# Problem description
What you output must match the entries exactly, apart from the pictures, which are left out.

# Available records
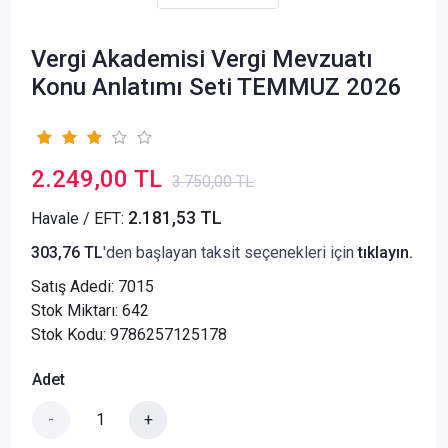
Vergi Akademisi Vergi Mevzuatı
Konu Anlatımı Seti TEMMUZ 2026
2.249,00 TL
3.750,00 TL
2.181,53 TL
Havale / EFT:
303,76 TL
'den başlayan taksit seçenekleri için
tıklayın.
Satış Adedi:
7015
Stok Miktarı: 642
Stok Kodu: 9786257125178
Adet
-
+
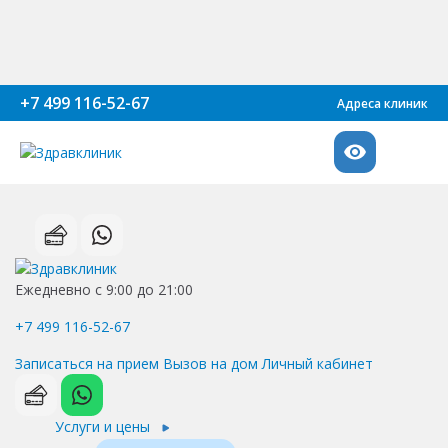
+7 499 116-52-67
Адреса клиник
Ежедневно с 9:00 до 21:00
+7 499 116-52-67
Записаться на прием
Вызов на дом
Личный кабинет
Услуги и цены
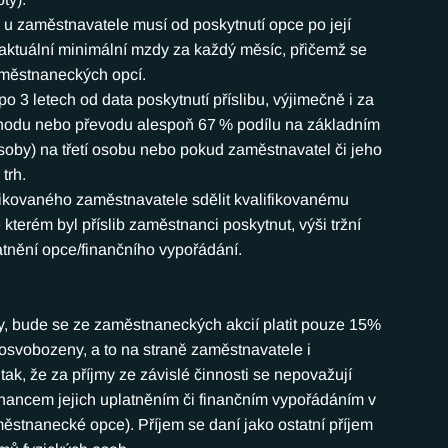
 u zaměstnavatele musí od poskytnutí opce po její 
ktuální minimální mzdy za každý měsíc, přičemž se 
aměstnaneckých opcí.
 po 3 letech od data poskytnutí příslibu, výjimečně i za 
chodu nebo převodu alespoň 67 % podílu na základním 
osoby) na třetí osobu nebo pokud zaměstnavatel či jeho 
trh.
ifikovaného zaměstnavatele sdělit kvalifikovanému 
terém byl příslib zaměstnanci poskytnut, výši tržní 
platnění opce/finančního vypořádání.
 bude se ze zaměstnaneckých akcií platit pouze 15% 
osvobozeny, a to na straně zaměstnavatele i 
ak, že za příjmy ze závislé činnosti se nepovažují 
nancem jejich uplatněním či finančním vypořádáním v 
ěstnanecké opce). Příjem se daní jako ostatní příjem 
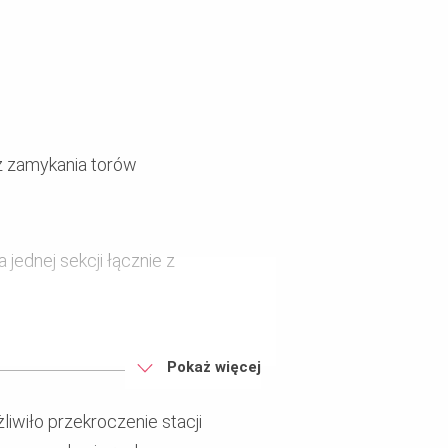
z zamykania torów
ednej sekcji łącznie z
ju nośnego.
Pokaż więcej
wiło przekroczenie stacji
zmienną szerokość obiektu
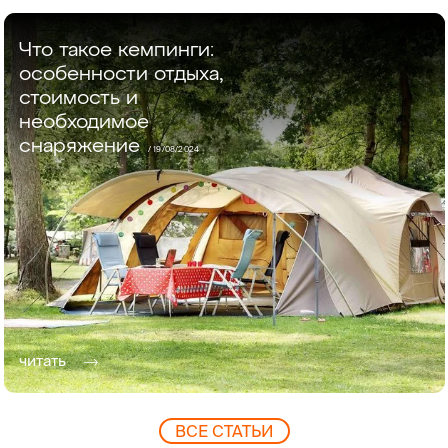
Что такое кемпинги:
особенности отдыха,
стоимость и
необходимое
снаряжение
/
19/08/2024
читать
ВCЕ СТАТЬИ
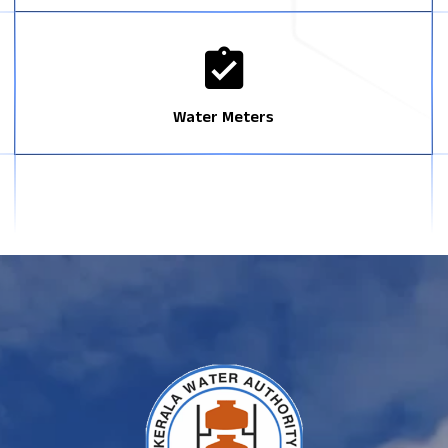
Water Meters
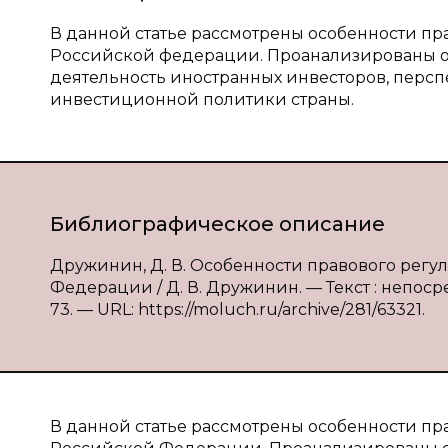
В данной статье рассмотрены особенности п
Российской федерации. Проанализированы о
деятельность иностранных инвесторов, перс
инвестиционной политики страны.
Библиографическое описание
Дружинин, Д. В. Особенности правового рег
Федерации / Д. В. Дружинин. — Текст : непосре
73. — URL: https://moluch.ru/archive/281/63321.
В данной статье рассмотрены особенности п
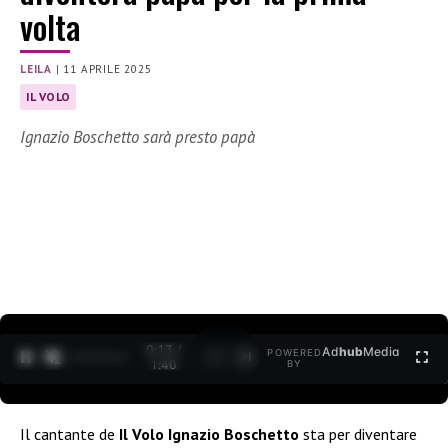
volta
LEILA
|
11 APRILE 2025
IL VOLO
Ignazio Boschetto sarà presto papà
0:15 /
Ad
hub
Media
POWERED
1
/
2
1:40
BY
Il cantante de
Il Volo
Ignazio Boschetto
sta per diventare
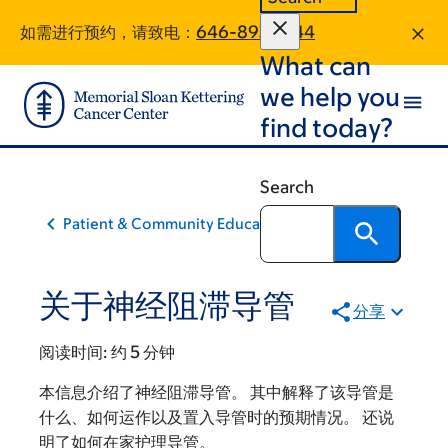
Skip
Skip
如需进行预约，请致电：
646-893-1644
to
to
What can
main
footer
content
we help you
find today?
Search
Patient & Community Education
关于神经阻滞导管
分享
阅读时间:
约 5 分钟
本信息介绍了神经阻滞导管。 其中解释了该导管是
什么、如何运作以及置入导管时的预期情况。 还说
明了如何在家护理导管。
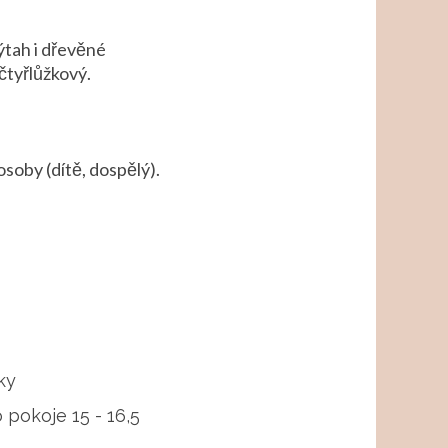
ýtah i dřevěné
čtyřlůžkový.
osoby (dítě, dospělý).
ky
 pokoje 15 - 16,5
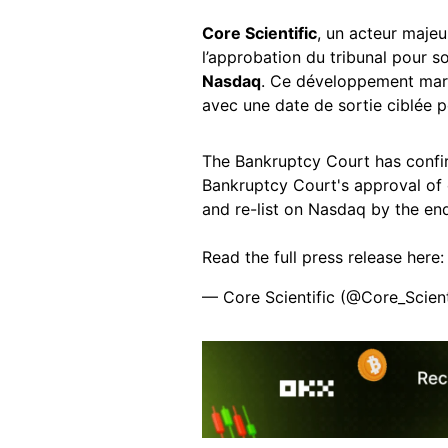
Core Scientific
, un acteur maje
l’approbation du tribunal pour sor
Nasdaq
. Ce développement marqu
avec une date de sortie ciblée p
The Bankruptcy Court has confir
Bankruptcy Court's approval of 
and re-list on Nasdaq by the en
Read the full press release here
— Core Scientific (@Core_Scient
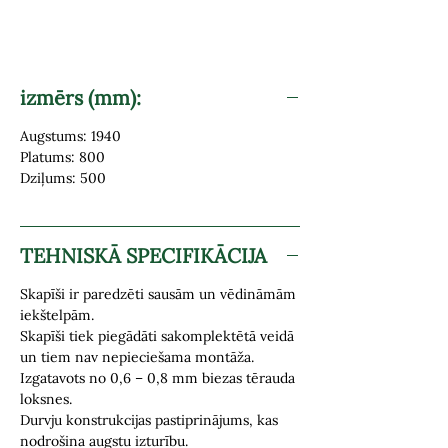
izmērs (mm):
Augstums: 1940
Platums: 800
Dziļums: 500
TEHNISKĀ SPECIFIKĀCIJA
Skapīši ir paredzēti sausām un vēdināmām
iekštelpām.
Skapīši tiek piegādāti sakomplektētā veidā
un tiem nav nepieciešama montāža.
Izgatavots no 0,6 – 0,8 mm biezas tērauda
loksnes.
Durvju konstrukcijas pastiprinājums, kas
nodrošina augstu izturību.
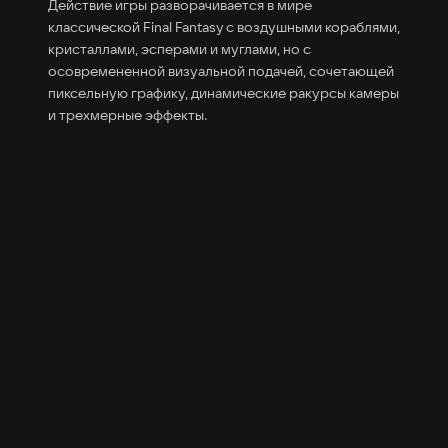
Действие игры разворачивается в мире
классической Final Fantasy с воздушными кораблями,
кристаллами, эсперами и муглами, но с
осовремененной визуальной подачей, сочетающей
пиксельную графику, динамические ракурсы камеры
и трехмерные эффекты.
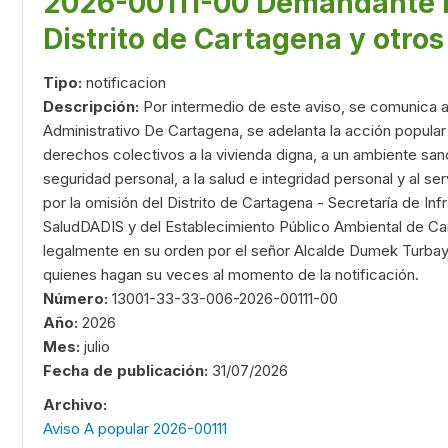
2026-00111-00 Demandante I
Distrito de Cartagena y otros
Tipo:
notificacion
Descripción:
Por intermedio de este aviso, se comunica 
Administrativo De Cartagena, se adelanta la acción popular 
derechos colectivos a la vivienda digna, a un ambiente sano
seguridad personal, a la salud e integridad personal y al se
por la omisión del Distrito de Cartagena - Secretaría de Inf
SaludDADIS y del Establecimiento Público Ambiental de Ca
legalmente en su orden por el señor Alcalde Dumek Turbay
quienes hagan su veces al momento de la notificación.
Número:
13001-33-33-006-2026-00111-00
Año:
2026
Mes:
julio
Fecha de publicación:
31/07/2026
Archivo:
Aviso A popular 2026-00111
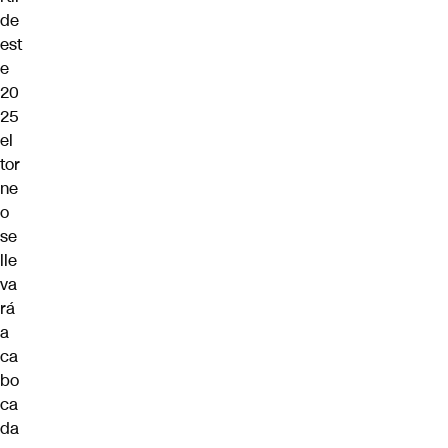
de
est
e
20
25
el
tor
ne
o
se
lle
va
rá
a
ca
bo
ca
da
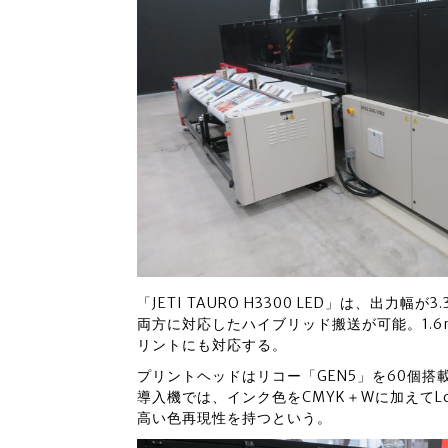
「JETI TAURO H3300 LED」は、出
両方に対応したハイブリッド搬送が可能。1.
リントにも対応する。
プリントヘッドはリコー「GEN5」を60個搭
導入機では、インク色をCMYK＋Wに加えて
高い色再現性を持つという。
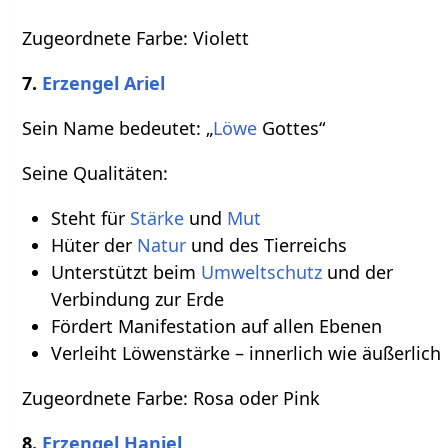
Zugeordnete Farbe: Violett
7.
Erzengel Ariel
Sein Name bedeutet: „
Löwe
Gottes“
Seine Qualitäten:
Steht für
Stärke
und
Mut
Hüter der
Natur
und des Tierreichs
Unterstützt beim
Umweltschutz
und der
Verbindung zur Erde
Fördert Manifestation auf allen Ebenen
Verleiht Löwenstärke – innerlich wie äußerlich
Zugeordnete Farbe: Rosa oder Pink
8.
Erzengel Haniel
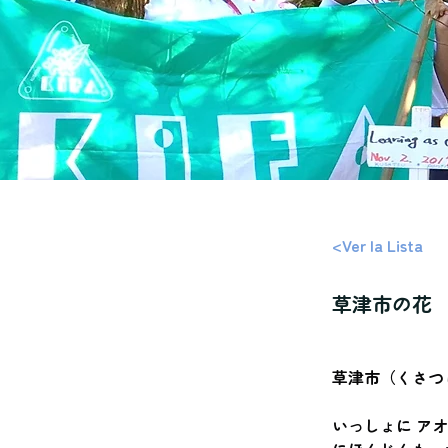
<Ver la Lista
草津市の花
草津市（くさつ
いっしょに アオ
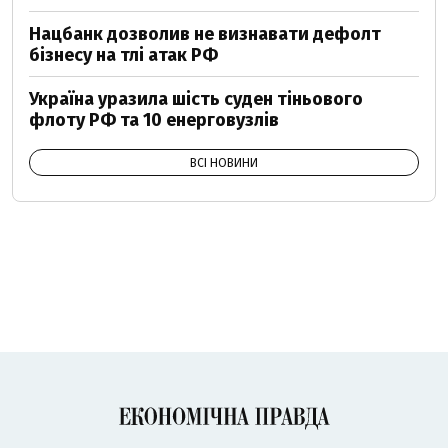
Нацбанк дозволив не визнавати дефолт
бізнесу на тлі атак РФ
Україна уразила шість суден тіньового
флоту РФ та 10 енерговузлів
ВСІ НОВИНИ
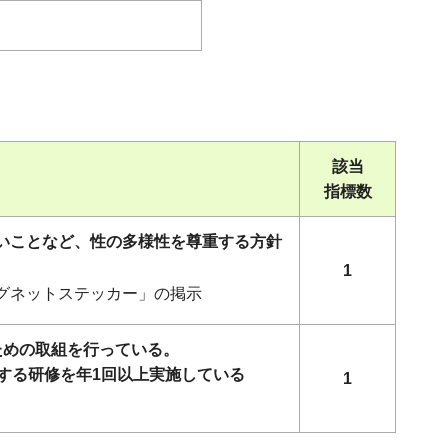
該当
指標数
ないことなど、性の多様性を尊重する方針
1
マグネットステッカー」の掲示
ための取組を行っている。
する研修を年1回以上実施している
1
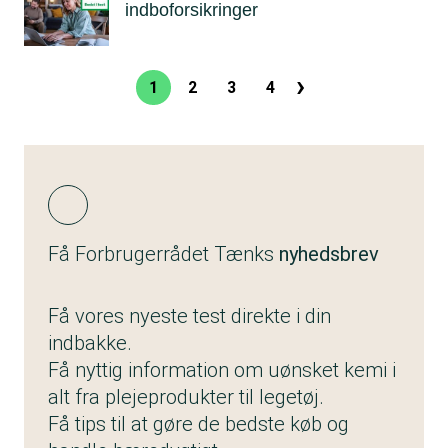
indboforsikringer
›
Sideinddeling
1
2
3
4
Nuværende
Side
Side
Side
Næste
side
side
Få Forbrugerrådet Tænks
nyhedsbrev
Få vores nyeste test direkte i din
indbakke.
Få nyttig information om uønsket kemi i
alt fra plejeprodukter til legetøj.
Få tips til at gøre de bedste køb og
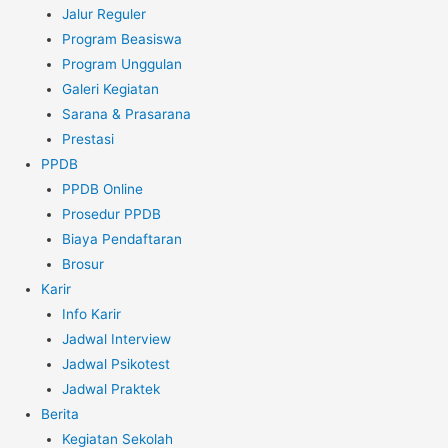
Jalur Reguler
Program Beasiswa
Program Unggulan
Galeri Kegiatan
Sarana & Prasarana
Prestasi
PPDB
PPDB Online
Prosedur PPDB
Biaya Pendaftaran
Brosur
Karir
Info Karir
Jadwal Interview
Jadwal Psikotest
Jadwal Praktek
Berita
Kegiatan Sekolah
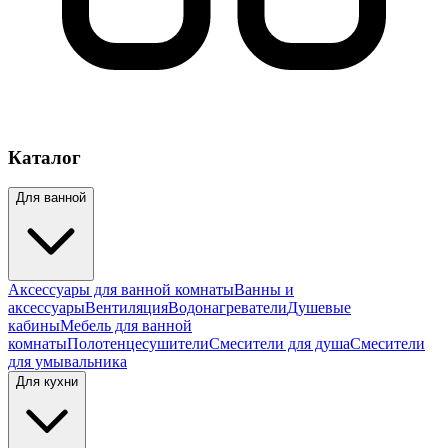
Каталог
Для ванной
Аксессуары для ванной комнаты
Ванны и
аксессуары
Вентиляция
Водонагреватели
Душевые
кабины
Мебель для ванной
комнаты
Полотенцесушители
Смесители для душа
Смесители
для умывальника
Для кухни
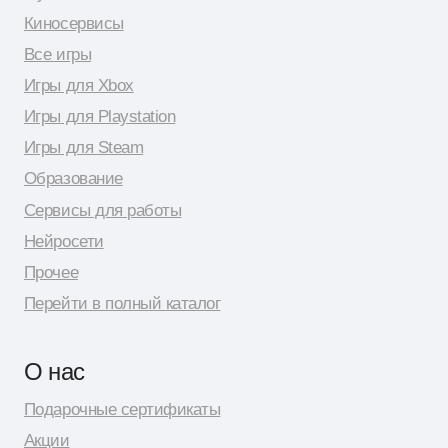
Политика конфиденциальности
© 2026 Shopy
Спасибо за выбор Shopy! ( •̀ .̫ •́ )✧
Разработка сайта: Даня Шпак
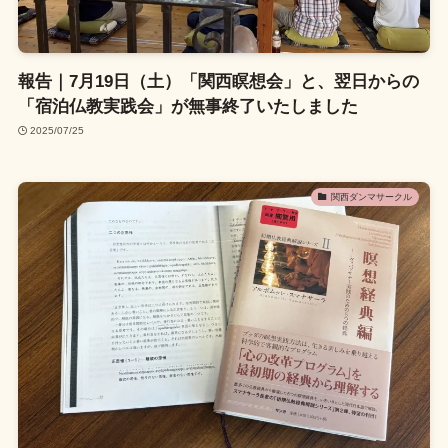
報告｜7月19日（土）「関西瞑想会」と、翌日からの
「宿泊仏教実践会」が無事終了いたしました
2025/07/25
関西ダンマサークル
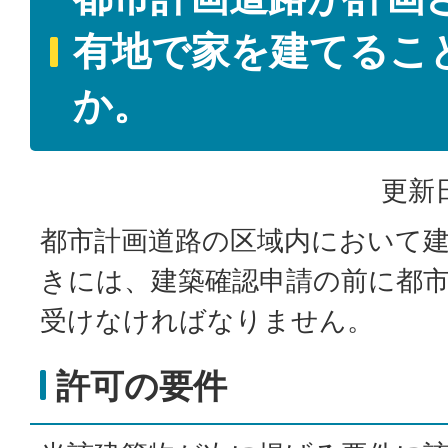
有地で家を建てるこ
か。
更新日
都市計画道路の区域内において
きには、建築確認申請の前に都
受けなければなりません。
許可の要件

# Solution to the problem
Vergi Akademisi Vergi Mevzuatı
Konu Anlatımı Seti TEMMUZ 2026
2.249,00 TL
3.750,00 TL
2.181,53 TL
Havale / EFT:
303,76 TL
'den başlayan taksit seçenekleri için
tıklayın.
Satış Adedi:
7015
Stok Miktarı: 642
Stok Kodu: 9786257125178
Adet
-
+
+7 499 116-52-67
Адреса клиник
Ежедневно с 9:00 до 21:00
+7 499 116-52-67
Записаться на прием
Вызов на дом
Личный кабинет
Услуги и цены
 u zaměstnavatele musí od poskytnutí opce po její 
ktuální minimální mzdy za každý měsíc, přičemž se 
aměstnaneckých opcí.
 po 3 letech od data poskytnutí příslibu, výjimečně i za 
chodu nebo převodu alespoň 67 % podílu na základním 
osoby) na třetí osobu nebo pokud zaměstnavatel či jeho 
trh.
ifikovaného zaměstnavatele sdělit kvalifikovanému 
terém byl příslib zaměstnanci poskytnut, výši tržní 
platnění opce/finančního vypořádání.
 bude se ze zaměstnaneckých akcií platit pouze 15% 
osvobozeny, a to na straně zaměstnavatele i 
ak, že za příjmy ze závislé činnosti se nepovažují 
nancem jejich uplatněním či finančním vypořádáním v 
ěstnanecké opce). Příjem se daní jako ostatní příjem 
z zamykania torów
ednej sekcji łącznie z
ju nośnego.
Pokaż więcej
wiło przekroczenie stacji
zmienną szerokość obiektu
Что такое кемпинги:
особенности отдыха,
стоимость и
необходимое
снаряжение
/
19/08/2024
читать
ВCЕ СТАТЬИ
Water Meters
В данной статье рассмотрены особенности п
Российской федерации. Проанализированы о
деятельность иностранных инвесторов, перс
инвестиционной политики страны.
Библиографическое описание
Дружинин, Д. В. Особенности правового рег
Федерации / Д. В. Дружинин. — Текст : непосре
73. — URL: https://moluch.ru/archive/281/63321.
В данной статье рассмотрены особенности п
volta
LEILA
|
11 APRILE 2025
IL VOLO
Ignazio Boschetto sarà presto papà
0:15 /
Ad
hub
Media
POWERED
1
/
2
1:40
BY
Il cantante de
Il Volo
Ignazio Boschetto
sta per diventare
Skip
Skip
如需进行预约，请致电：
646-893-1644
to
to
What can
main
footer
content
we help you
find today?
Search
Patient & Community Education
关于神经阻滞导管
分享
阅读时间:
约 5 分钟
本信息介绍了神经阻滞导管。 其中解释了该导管是
什么、如何运作以及置入导管时的预期情况。 还说
明了如何在家护理导管。
ýtah i dřevěné
čtyřlůžkový.
osoby (dítě, dospělý).
ky
 pokoje 15 - 16,5
Core Scientific
, un acteur maje
l’approbation du tribunal pour sor
Nasdaq
. Ce développement marqu
avec une date de sortie ciblée p
The Bankruptcy Court has confir
Bankruptcy Court's approval of 
and re-list on Nasdaq by the en
Read the full press release here
— Core Scientific (@Core_Scient
izmērs (mm):
Augstums: 1940
Platums: 800
Dziļums: 500
TEHNISKĀ SPECIFIKĀCIJA
Skapīši ir paredzēti sausām un vēdināmām
iekštelpām.
Skapīši tiek piegādāti sakomplektētā veidā
un tiem nav nepieciešama montāža.
Izgatavots no 0,6 – 0,8 mm biezas tērauda
loksnes.
Durvju konstrukcijas pastiprinājums, kas
nodrošina augstu izturību.
Действие игры разворачивается в мире
классической Final Fantasy с воздушными кораблями,
кристаллами, эсперами и муглами, но с
осовремененной визуальной подачей, сочетающей
пиксельную графику, динамические ракурсы камеры
и трехмерные эффекты.
2026-00111-00 Demandante I
Distrito de Cartagena y otros
Tipo:
notificacion
Descripción:
Por intermedio de este aviso, se comunica 
Administrativo De Cartagena, se adelanta la acción popular 
derechos colectivos a la vivienda digna, a un ambiente sano
seguridad personal, a la salud e integridad personal y al se
por la omisión del Distrito de Cartagena - Secretaría de Inf
SaludDADIS y del Establecimiento Público Ambiental de Ca
legalmente en su orden por el señor Alcalde Dumek Turbay
quienes hagan su veces al momento de la notificación.
Número:
13001-33-33-006-2026-00111-00
Año:
2026
Mes:
julio
Fecha de publicación:
31/07/2026
Archivo:
Aviso A popular 2026-00111
de
est
e
20
25
el
tor
ne
o
se
lle
va
rá
a
ca
bo
ca
da
「JETI TAURO H3300 LED」は、出
両方に対応したハイブリッド搬送が可能。1.
リントにも対応する。
プリントヘッドはリコー「GEN5」を60個搭
導入機では、インク色をCMYK＋Wに加えて
高い色再現性を持つという。
Zugeordnete Farbe: Violett
7.
Erzengel Ariel
Sein Name bedeutet: „
Löwe
Gottes“
Seine Qualitäten:
Steht für
Stärke
und
Mut
Hüter der
Natur
und des Tierreichs
Unterstützt beim
Umweltschutz
und der
Verbindung zur Erde
Fördert Manifestation auf allen Ebenen
Verleiht Löwenstärke – innerlich wie äußerlich
Zugeordnete Farbe: Rosa oder Pink
8.
Erzengel Haniel
<Ver la Lista
草津市の花
草津市（くさつ
いっしょに アオ
Нацбанк дозволив не визнавати дефолт
бізнесу на тлі атак РФ
Україна уразила шість суден тіньового
флоту РФ та 10 енерговузлів
ВСІ НОВИНИ
該当
指標数
ないことなど、性の多様性を尊重する方針
1
マグネットステッカー」の掲示
ための取組を行っている。
する研修を年1回以上実施している
1
indboforsikringer
›
Sideinddeling
1
2
3
4
Nuværende
Side
Side
Side
Næste
side
side
Få Forbrugerrådet Tænks
nyhedsbrev
Få vores nyeste test direkte i din
indbakke.
Få nyttig information om uønsket kemi i
alt fra plejeprodukter til legetøj.
Få tips til at gøre de bedste køb og
Jalur Reguler
Program Beasiswa
Program Unggulan
Galeri Kegiatan
Sarana & Prasarana
Prestasi
PPDB
PPDB Online
Prosedur PPDB
Biaya Pendaftaran
Brosur
Karir
Info Karir
Jadwal Interview
Jadwal Psikotest
Jadwal Praktek
Berita
Kegiatan Sekolah
Каталог
Для ванной
Аксессуары для ванной комнаты
Ванны и
аксессуары
Вентиляция
Водонагреватели
Душевые
кабины
Мебель для ванной
комнаты
Полотенцесушители
Смесители для душа
Смесители
для умывальника
Для кухни
Политика конфиденциальности
© 2026 Shopy
Спасибо за выбор Shopy! ( •̀ .̫ •́ )✧
Разработка сайта: Даня Шпак
報告｜7月19日（土）「関西瞑想会」と、翌日からの
「宿泊仏教実践会」が無事終了いたしました
2025/07/25
関西ダンマサークル
有地で家を建てるこ
か。
更新日
都市計画道路の区域内において
きには、建築確認申請の前に都
受けなければなりません。
許可の要件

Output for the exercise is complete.